DORA benefit: Fulfills requirements under Articles 8, 9, 10, and 28 to identify interdependencies and concentration risks by revealing hidden or undocumented relationships within and between ICT systems.

3. Business Function Maps

Redjack links assets and their dependencies to the business functions they support by integrating observed behavior, data science, and organizational knowledge. This creates a clear, validated mapping from infrastructure to operational processes, allowing institutions to understand the business impact of technical disruptions.

DORA benefit: Enables compliance with Articles 4, 8, and 24 by making the connection between ICT assets and critical business functions explicit and verifiable.

4. Criticality Scores

Redjack provides criticality scores for each ICT asset in an organization’s environment. The criticality score quantifies the impact of a network asset’s failure or absence on business operations as a whole. These scores are dynamically updated and can be used to help prioritize risk assessments and resilience investments.

DORA benefit: Supports proportionality principles under Article 11 by distinguishing critical from non-critical services and informing the prioritization of resilience testing and controls.

5. Resilience Scores

Redjack calculates resilience scores based on factors such as isolation (the difficulty of reaching an asset) and hardening (the difficulty in compromising the asset, once reached).
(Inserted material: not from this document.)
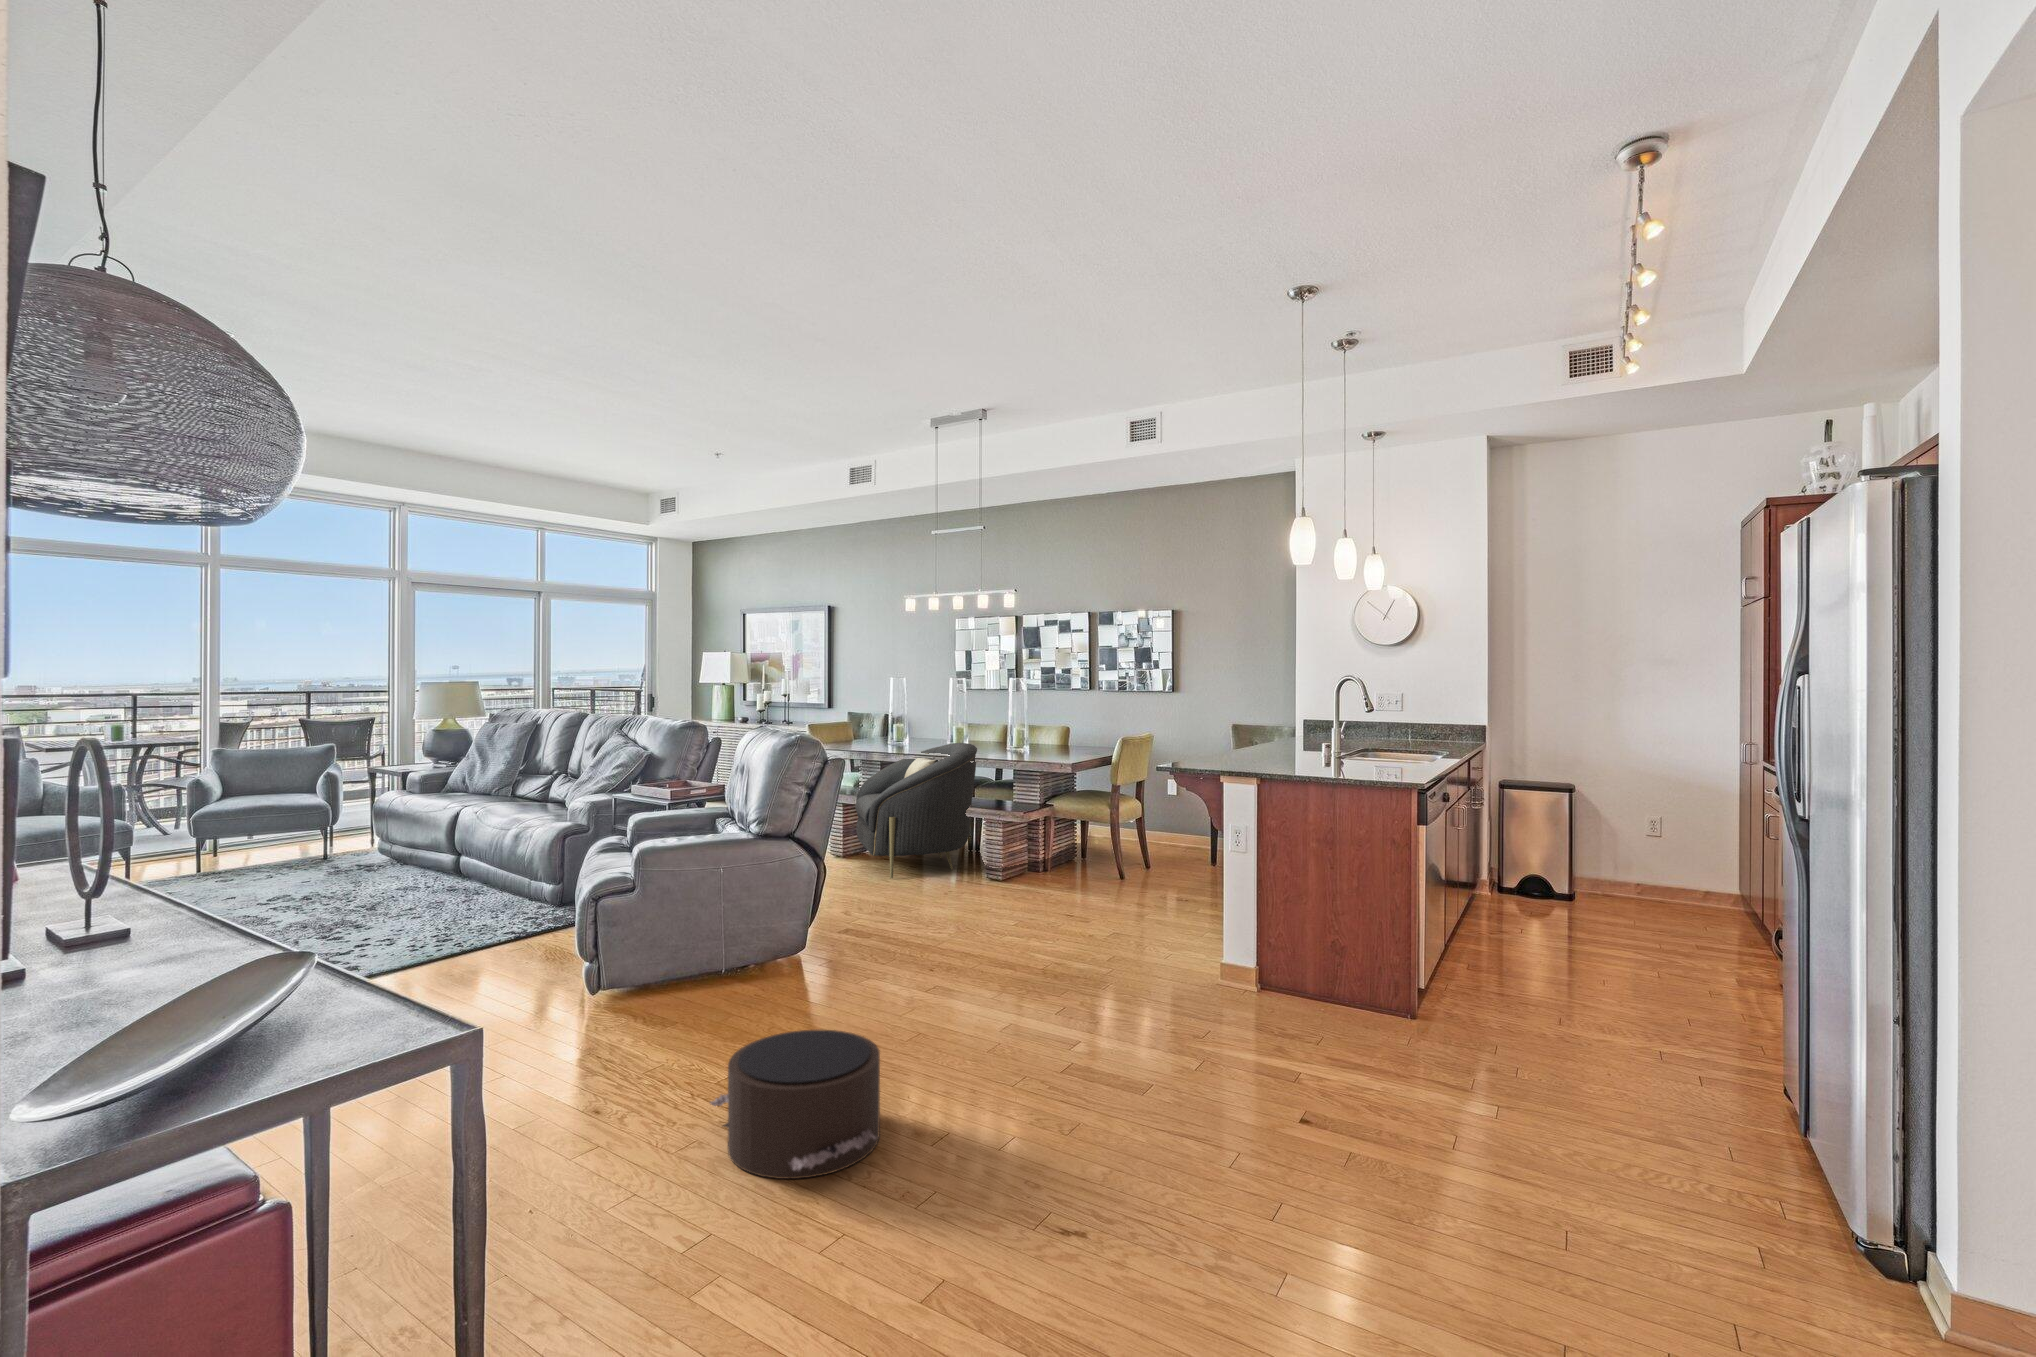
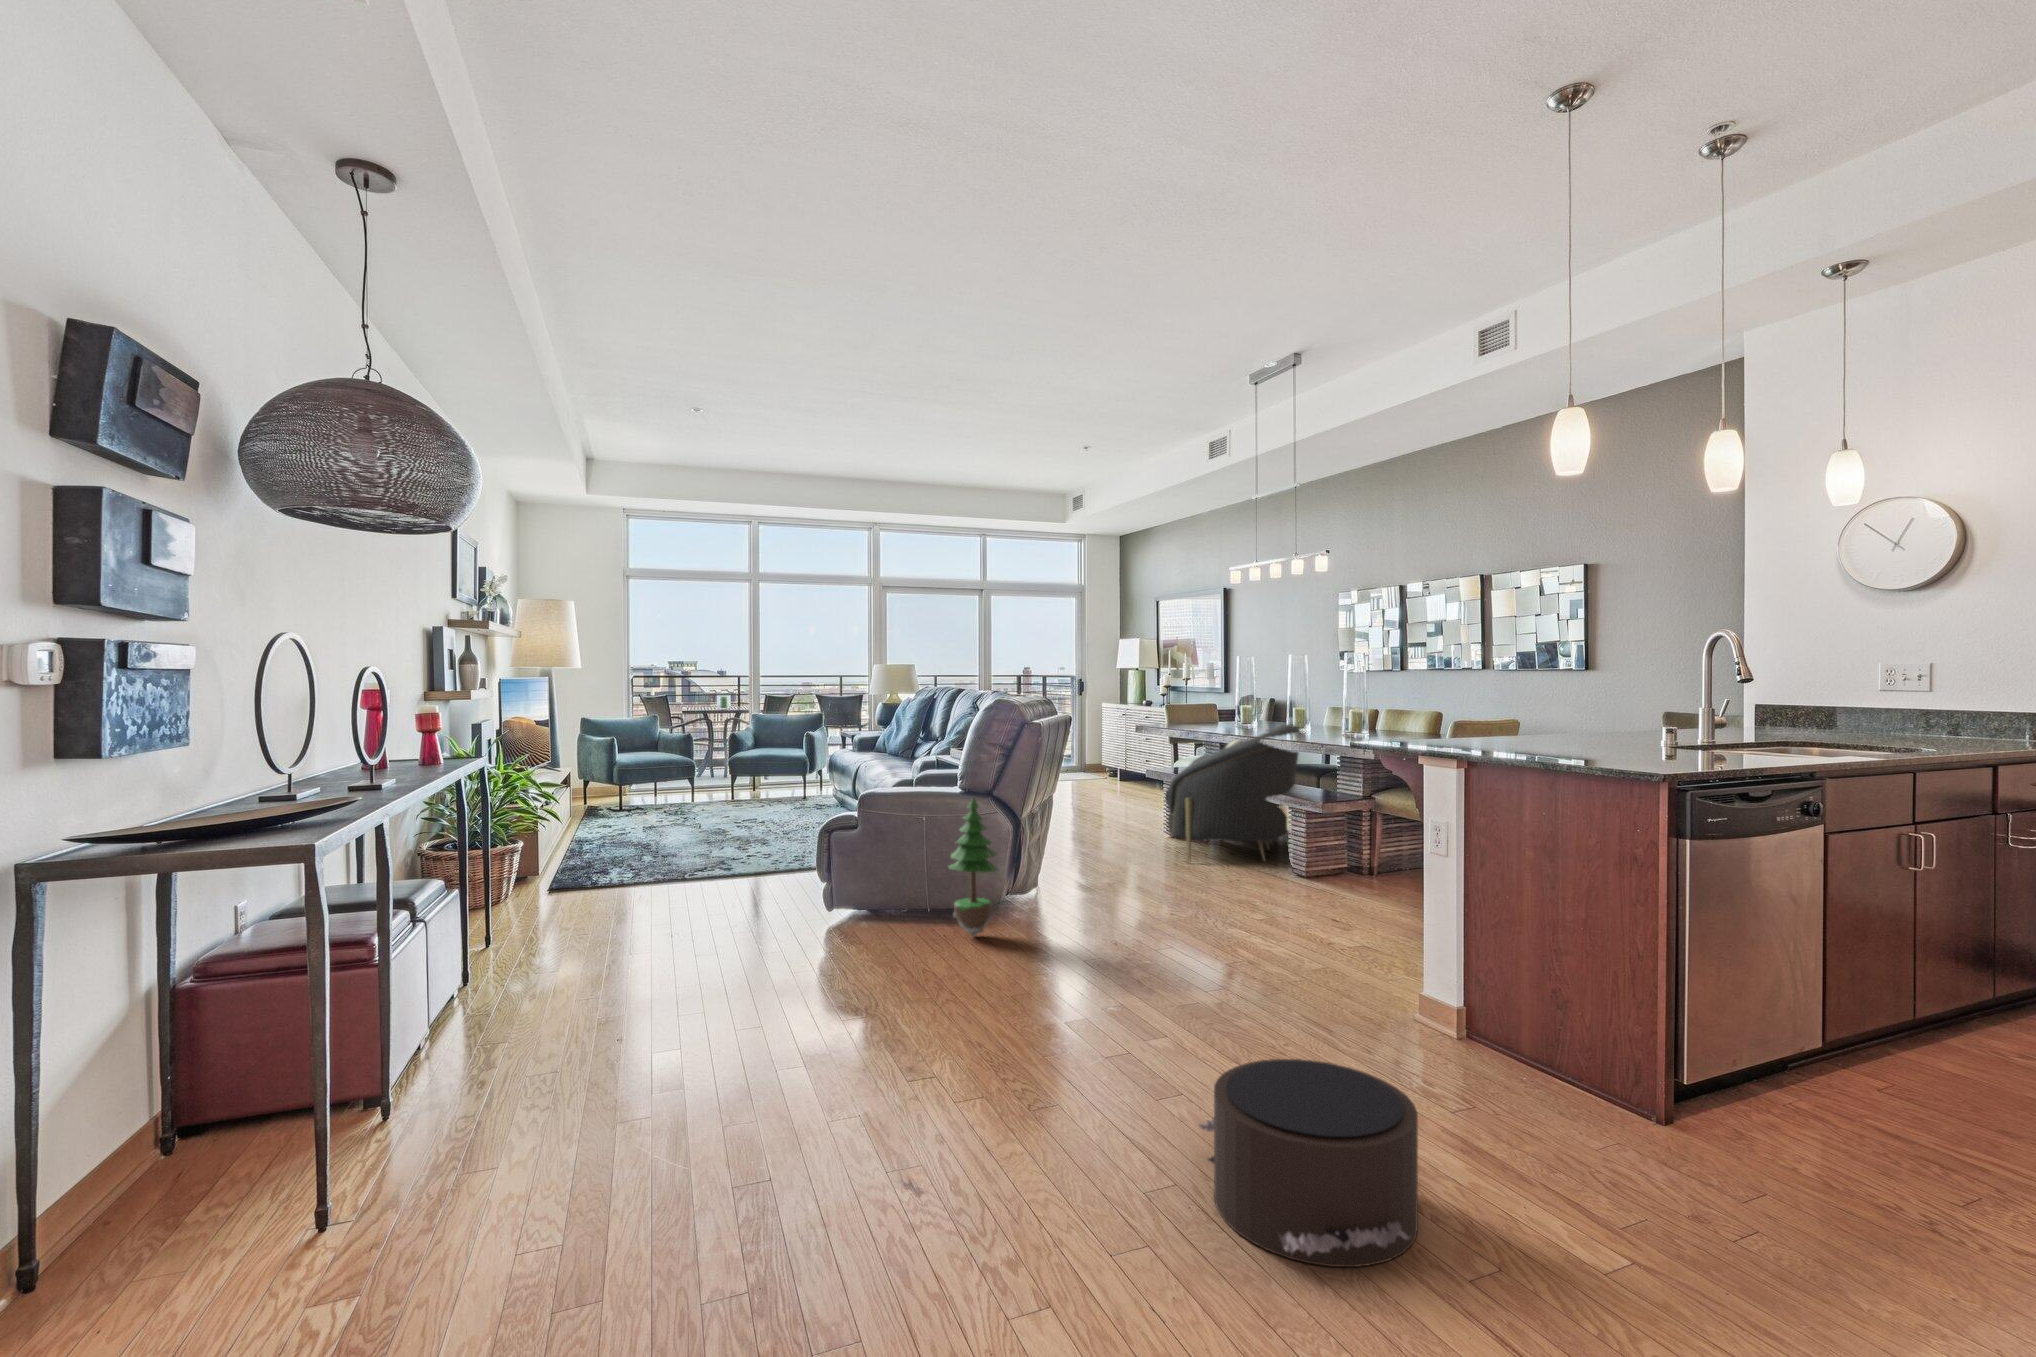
potted tree: none [765,836,818,980] -> present [949,798,997,936]
pouf: present [710,1029,880,1179] -> present [1199,1059,1418,1267]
These insights are continuously updated, giving stakeholders a dynamic view of each asset’s or service’s resilience posture across the organization.

DORA benefit: Aligns with Article 12 by enabling organizations to proactively identify vulnerabilities, measure resilience maturity, and target improvements ahead of mandated testing.

6. Recovery Plans

Redjack supports disaster recovery planning by providing AI-powered phased recovery plans that identify the assets and dependencies for each business function and detail the required order of restoration. These phased recovery plans can be generated on-demand and are based on the most current state of the firm’s infrastructure. The information in these plans enables organizations to validate RTO assumptions, efficiently conduct IT disaster recovery (DR) tests and procedures, and optimize DR infrastructure planning.

DORA benefit: Enhances compliance with Articles 11 and 12 by providing the data foundation necessary to develop, validate, and continuously improve ICT recovery strategies and procedures.

By delivering comprehensive ICT visibility, automated context mapping, and business-aligned analytics, Redjack empowers financial institutions to operationalize DORA requirements and strengthen their digital resilience — not just for compliance, but for long-term continuity and trust.

Conclusion

Achieving DORA compliance demands more than policies—it requires accurate, real-time data about your digital environment and its relationship to your business. Redjack simplifies compliance by automating the hard parts: visibility, context, mapping, and planning.

By giving you the objective evidence of how your complex infrastructure supports your business activity, Redjack enables your institution to go beyond regulatory checkboxes and build true cyber resilience.